▶ _Task requirements_
Find every line in the records below that contains the word "Overland", treating uppercase and lowercase as different, and copy each such line.

Top of Entries provided

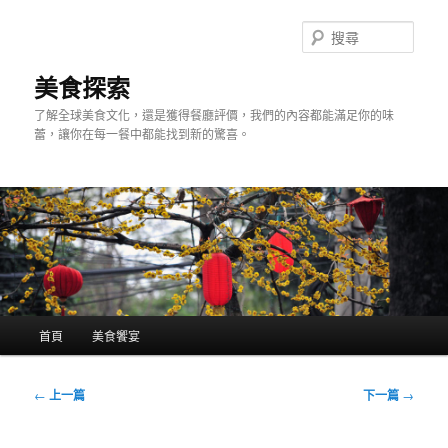
跳
至
搜
主
尋
要
美食探索
內
了解全球美食文化，還是獲得餐廳評價，我們的內容都能滿足你的味
容
蕾，讓你在每一餐中都能找到新的驚喜。
主
首頁
美食饗宴
要
選
單
文
←
上一篇
下一篇
→
章
導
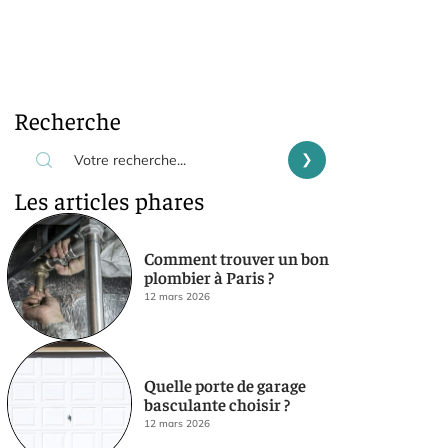
Recherche
Les articles phares
Comment trouver un bon
plombier à Paris ?
12 mars 2026
Quelle porte de garage
basculante choisir ?
12 mars 2026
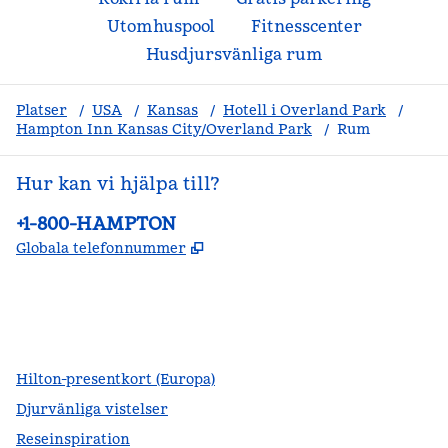
Utomhuspool
Fitnesscenter
Husdjursvänliga rum
Platser
/
USA
/
Kansas
/
Hotell i Overland Park
/
Hampton Inn Kansas City/Overland Park
/
Rum
Hur kan vi hjälpa till?
Telefon:
+1-800-HAMPTON
,
Öppnas i ny flik
Globala telefonnummer
facebook
x
instagram
,
öppnas i en ny flik
,
öppnas i en ny flik
,
öppnas i en ny flik
Hilton-presentkort (Europa)
Djurvänliga vistelser
Reseinspiration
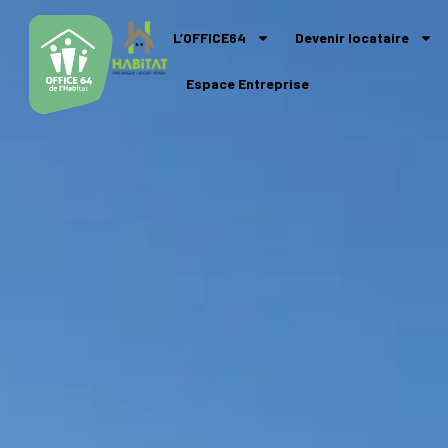
L’OFFICE64
Devenir locataire
Espace Entreprise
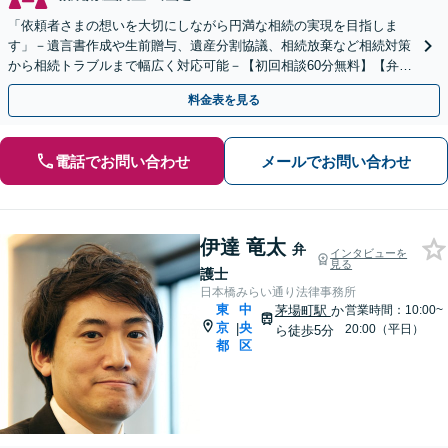
「依頼者さまの想いを大切にしながら円満な相続の実現を目指しま
す」－遺言書作成や生前贈与、遺産分割協議、相続放棄など相続対策
から相続トラブルまで幅広く対応可能－【初回相談60分無料】【弁護
士直通電話相談可】【来所一切不要】【夜間・休日面談可】
料金表を見る
電話でお問い合わせ
メールでお問い合わせ
伊達 竜太
弁
インタビューを
見る
護士
日本橋みらい通り法律事務所
東
中
茅場町駅
か
営業時間：10:00~
京
央
|
20:00（平日）
ら徒歩5分
都
区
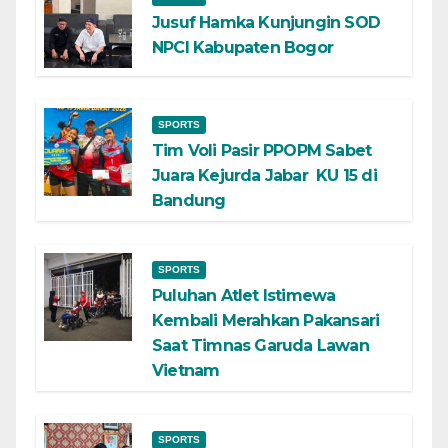
Jusuf Hamka Kunjungin SOD
NPCI Kabupaten Bogor
SPORTS
Tim Voli Pasir PPOPM Sabet
Juara Kejurda Jabar KU 15 di
Bandung
SPORTS
Puluhan Atlet Istimewa
Kembali Merahkan Pakansari
Saat Timnas Garuda Lawan
Vietnam
SPORTS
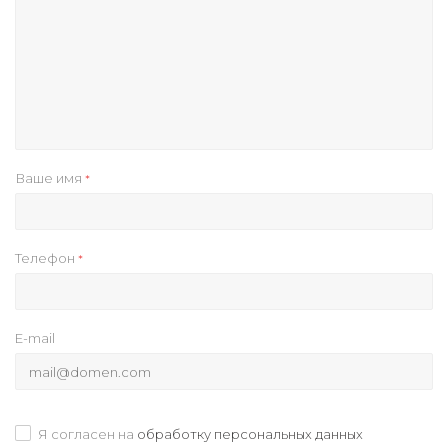
Ваше имя
*
Телефон
*
E-mail
Я согласен на
обработку персональных данных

Bottom of Entries provided

▶ _Answer space_
Hotell i Overland Park
Hampton Inn Kansas City/Overland Park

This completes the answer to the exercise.